Thank you for a breathe of sanity and compassion. I’m glad the man was convicted but sad that our society can come up with nothing better than the death penalty for him. He deserves to have a chance to make peace with God. I don’t know if he’ll take it, sadly. I also don’t know what’s in store since the opposition is already disowning him and using his crimes as “the reason abortion should remain safe and legal.” The devil is truly running amok in all of this. I’ll continue to pray prayers of thanksgiving that you’re out there and brave enough to say what needs to be said. Hang in there. God won’t ask us if we won. He’ll ask us if we kept the faith.
Hi Abby,
Thanks for posting this here!! I don’t like commenting on Facebook
Good, honest, caring and compassionate Christians can disagree on capital punishment (they probably have for centuries) Why is this a deal-breaker for you?

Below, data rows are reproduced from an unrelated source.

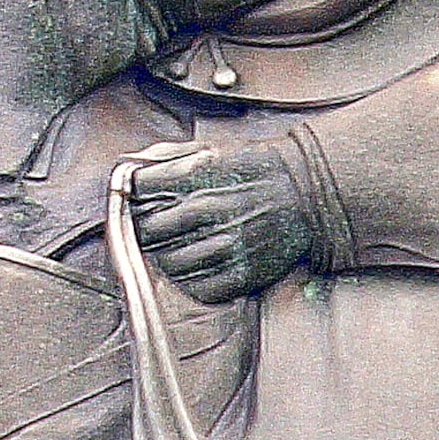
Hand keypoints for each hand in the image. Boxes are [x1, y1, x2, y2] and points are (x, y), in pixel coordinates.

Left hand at [123, 140, 317, 304]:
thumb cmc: (258, 168)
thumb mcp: (214, 150)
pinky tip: (196, 269)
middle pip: (148, 232)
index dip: (132, 198)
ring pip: (169, 265)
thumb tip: (131, 166)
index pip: (139, 192)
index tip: (135, 202)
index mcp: (199, 177)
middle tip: (151, 231)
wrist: (308, 191)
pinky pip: (199, 289)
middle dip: (143, 231)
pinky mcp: (244, 273)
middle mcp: (210, 210)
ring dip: (164, 260)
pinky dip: (190, 283)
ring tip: (174, 251)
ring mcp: (227, 245)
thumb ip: (170, 158)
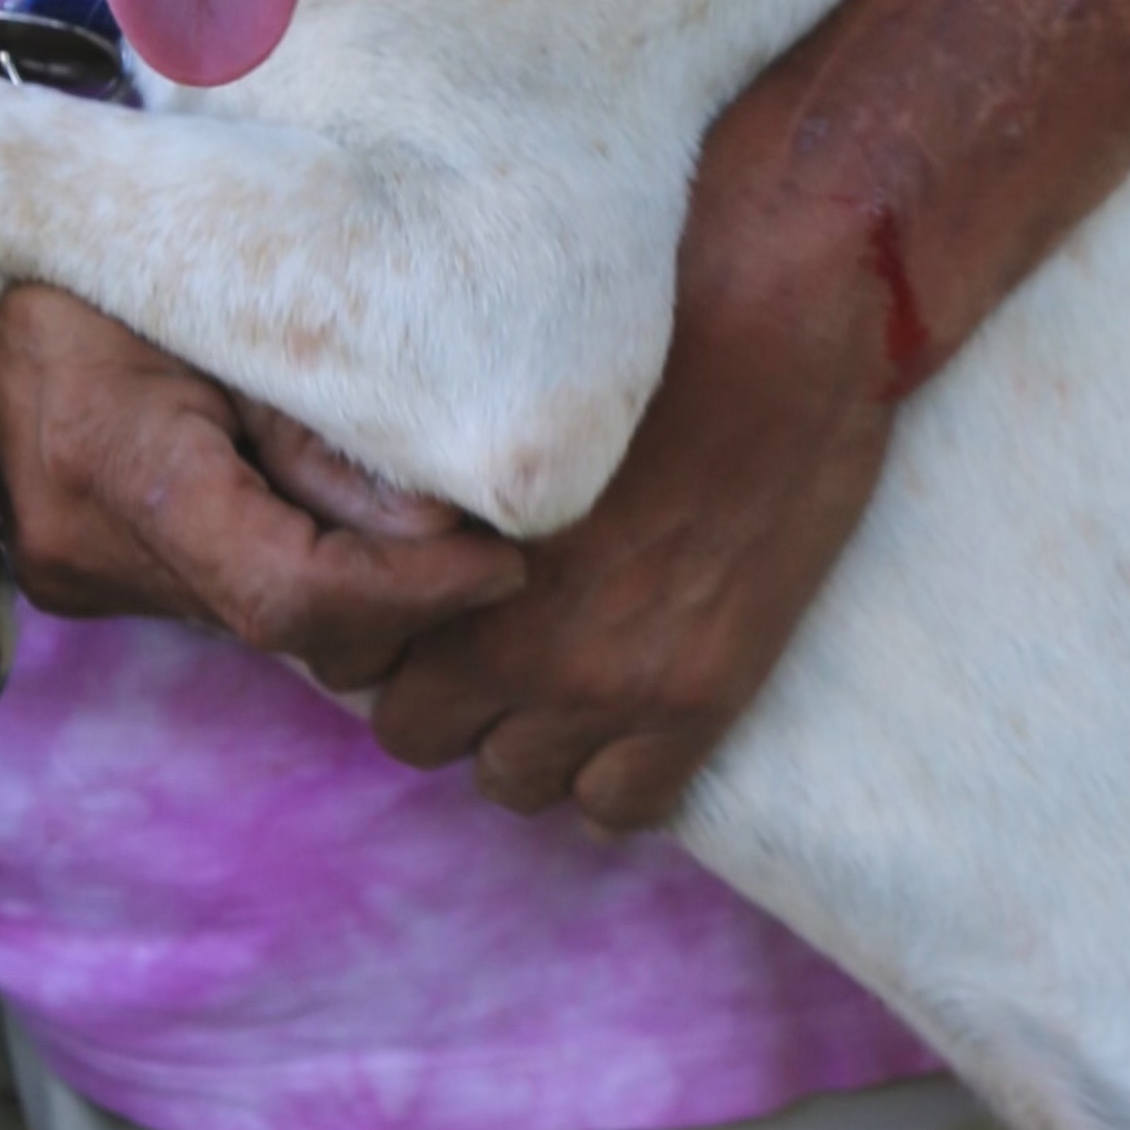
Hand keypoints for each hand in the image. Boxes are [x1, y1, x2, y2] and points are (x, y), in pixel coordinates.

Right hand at [0, 284, 525, 660]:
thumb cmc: (101, 255)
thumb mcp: (225, 309)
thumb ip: (322, 427)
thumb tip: (439, 528)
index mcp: (115, 465)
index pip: (294, 590)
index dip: (416, 592)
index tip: (505, 560)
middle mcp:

It’s not about hate or wishing harm on another person. Most people who are in favor of it see it as a justice issue. If a person schemes pre-meditatively to wantonly take the life of another human being (understanding the complete nature of their action), the Old Testament civil law requires that person to give their life in return. Our justice system is based largely on biblical definitions of justice and that is what is…a person gives what they took…they gave themselves the death sentence. It can be viewed as a pro-life position because it makes an unequivocal societal statement as to the value of the life that was taken. It’s not unreasonable or incongruent with the Christian faith or pro-life values.
The killing of those babies was first degree murder and so capital punishment is reasonable. I hope and pray Kermit Gosnell repents and receives the full and complete forgiveness that Jesus Christ died to give him and all the rest of us sinners who deserve nothing but death and hell. Jesus Christ mediates between us and God, so our debt has been paid in the eternal sense; but when it comes to civil accountability (man to man), he instituted the law/government to be arbiter.